Family members and Penn State tweeted statements Saturday denying the media accounts. At 9:21 p.m., Paterno’s son Jay tweeted that Paterno “is continuing to fight.” Another son, Scott, told his Twitter followers, “Dad is alive but in serious condition. We continue to ask for your prayers and privacy during this time.” (The Post, citing individuals close to Paterno’s family, reported Saturday night that Paterno remained connected to a ventilator and that his family was weighing whether to take him off the ventilator Sunday).
The Paterno incident demonstrates the consequences of reporting unverified information from an obscure source. It also suggests once again how quickly information, including the inaccurate kind, can move in the digital age. The entire life cycle of the Paterno story — from initial death reports to face-saving corrections — took about 45 minutes.
The episode brings to mind the media chain reaction that followed NPR’s erroneous report a year ago that U.S. Rep. Gabrielle Giffords (D-Ariz.) had died after being shot in Tucson. Giffords was severely wounded in the shooting, but survived.
Even as news organizations and journalists scrambled Saturday to correct their misinformation, the initial accounts touched off a massive wave of Paterno-is-dead postings on Facebook and Twitter.
“Say it ain’t so,” one Penn State student posted to Facebook around 9:45 pm. “RIP, JoePa.”
Another student posted a quote he attributed to Paterno: “’They asked me what I’d like written about me when I’m gone. I hope they write I made Penn State a better place, not that I was a good football coach.’ Joe Paterno, RIP.”
A few minutes after that, another student responded, “I heard he’s not dead.” And still another scolded: “Just thought everyone should know: Paterno family is denying the story he’s dead. Do some research, people.”

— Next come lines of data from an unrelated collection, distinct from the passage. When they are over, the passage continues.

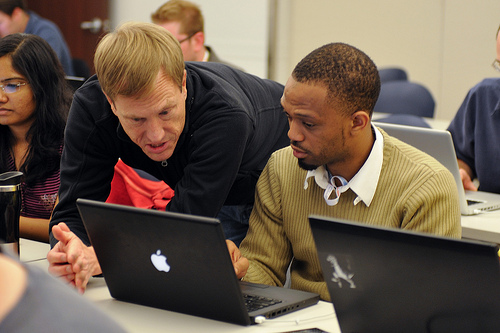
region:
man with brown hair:
[75, 18, 204, 156]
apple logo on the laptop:
[125, 238, 189, 293]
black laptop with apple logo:
[98, 212, 217, 314]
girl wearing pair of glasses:
[0, 63, 48, 118]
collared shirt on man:
[320, 129, 400, 223]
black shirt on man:
[188, 68, 276, 155]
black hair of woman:
[21, 57, 63, 124]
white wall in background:
[413, 14, 464, 54]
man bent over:
[68, 54, 265, 217]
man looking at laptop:
[267, 49, 406, 231]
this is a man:
[261, 52, 451, 212]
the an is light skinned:
[321, 123, 343, 145]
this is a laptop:
[103, 229, 245, 309]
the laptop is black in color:
[181, 270, 222, 287]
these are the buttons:
[248, 290, 260, 305]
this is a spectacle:
[4, 81, 26, 96]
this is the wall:
[385, 5, 435, 35]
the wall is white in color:
[393, 10, 441, 35]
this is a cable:
[264, 316, 314, 328]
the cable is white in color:
[272, 314, 293, 330]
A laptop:
[185, 219, 287, 294]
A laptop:
[164, 221, 204, 268]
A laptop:
[147, 193, 221, 274]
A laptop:
[151, 191, 253, 313]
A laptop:
[181, 233, 266, 331]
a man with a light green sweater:
[235, 48, 450, 292]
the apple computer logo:
[145, 247, 176, 277]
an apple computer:
[72, 192, 314, 330]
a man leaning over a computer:
[85, 23, 207, 175]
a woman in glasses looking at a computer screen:
[2, 32, 81, 162]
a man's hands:
[34, 212, 115, 287]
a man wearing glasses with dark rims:
[158, 2, 222, 61]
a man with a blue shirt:
[6, 4, 79, 81]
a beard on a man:
[291, 142, 334, 179]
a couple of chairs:
[376, 57, 436, 124]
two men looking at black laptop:
[48, 17, 405, 192]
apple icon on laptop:
[142, 237, 192, 285]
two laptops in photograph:
[4, 177, 471, 314]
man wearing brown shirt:
[280, 70, 434, 271]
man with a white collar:
[258, 134, 403, 211]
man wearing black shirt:
[48, 4, 248, 159]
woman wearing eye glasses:
[2, 54, 37, 142]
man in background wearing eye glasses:
[138, 5, 220, 67]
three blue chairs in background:
[348, 51, 469, 202]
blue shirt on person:
[411, 27, 496, 151]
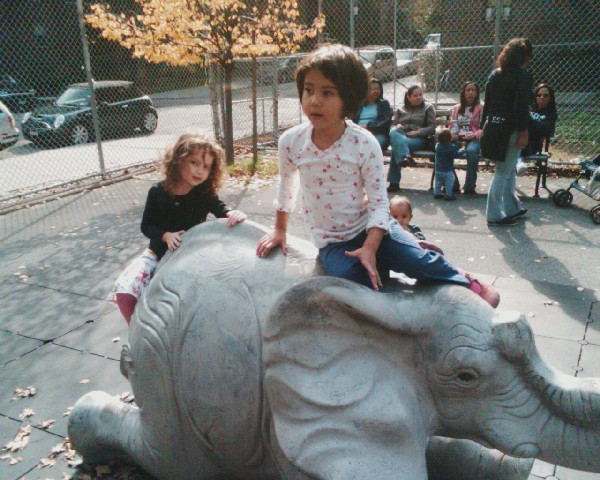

Several journalists took to Twitter late Saturday and early Sunday to criticize their own. “Paterno mess should teach journalists to — G-forbid — report before reporting,” tweeted Joe Flint, the Los Angeles Times’ media reporter. “Unlikely, as we we live in age of shoot first and aim later.”
In a note posted Saturday night on Onward State’s Web site and Facebook page, managing editor Devon Edwards retracted the Paterno story and said he was resigning. “There are no excuses for what we did,” he wrote. “We all make mistakes, but it’s impossible to brush off one of this magnitude. Right now, we deserve all of the criticism headed our way.”
He added, “I take full responsibility for the events that transpired tonight, and for the black mark upon the organization that I have caused. I ask not for your forgiveness, but for your understanding. I am so very, very, sorry, and we at Onward State continue to pray for Coach Paterno.”
Paterno, the winningest coach in Division I football history, lost his job after 61 years at Penn State this fall, amid questions about his role in an unfolding child sex-abuse scandal involving a former assistant coach.
Critics have questioned whether Paterno did enough to call attention to a report he received in 2002 from a student assistant coach who told him that he had witnessed former assistant coach Jerry Sandusky raping a boy in the school’s locker room.
In an exclusive interview with The Washington Post last week, Paterno said he didn’t know how to react when he was told about the alleged incident. “I didn’t know exactly how to handle it,” he said. “I backed away and turned it over to some other people, people I thought would have a little more expertise than I did. It didn’t work out that way.”
Sandusky faces 52 counts of child molestation; Paterno has not been charged with any wrongdoing.